A HOL Basis for Reasoning about Functional Programs
Sten Agerholm December 1994 |

## Abstract:Domain theory is the mathematical theory underlying denotational semantics. This thesis presents a formalization of domain theory in the Higher Order Logic (HOL) theorem proving system along with a mechanization of proof functions and other tools to support reasoning about the denotations of functional programs. By providing a fixed point operator for functions on certain domains which have a special undefined (bottom) element, this extension of HOL supports the definition of recursive functions which are not also primitive recursive. Thus, it provides an approach to the long-standing and important problem of defining non-primitive recursive functions in the HOL system. Our philosophy is that there must be a direct correspondence between elements of complete partial orders (domains) and elements of HOL types, in order to allow the reuse of higher order logic and proof infrastructure already available in the HOL system. Hence, we are able to mix domain theoretic reasoning with reasoning in the set theoretic HOL world to advantage, exploiting HOL types and tools directly.
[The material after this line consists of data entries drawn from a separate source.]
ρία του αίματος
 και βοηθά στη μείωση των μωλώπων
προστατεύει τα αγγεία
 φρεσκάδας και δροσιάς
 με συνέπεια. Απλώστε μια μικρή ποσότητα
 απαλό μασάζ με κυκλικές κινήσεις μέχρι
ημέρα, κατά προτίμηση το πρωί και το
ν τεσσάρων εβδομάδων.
Moreover, by mixing domain and set theoretic reasoning, we are able to eliminate almost all reasoning about the bottom element of complete partial orders that makes the LCF theorem prover, which supports a first order logic of domain theory, difficult and tedious to use. A thorough comparison with LCF is provided. The advantages of combining the best of the domain and set theoretic worlds in the same system are demonstrated in a larger example, showing the correctness of a unification algorithm. A major part of the proof is conducted in the set theoretic setting of higher order logic, and only at a late stage of the proof domain theory is introduced to give a recursive definition of the algorithm, which is not primitive recursive. Furthermore, a total well-founded recursive unification function can be defined easily in pure HOL by proving that the unification algorithm (defined in domain theory) always terminates; this proof is conducted by a non-trivial well-founded induction. In such applications, where non-primitive recursive HOL functions are defined via domain theory and a proof of termination, domain theory constructs only appear temporarily.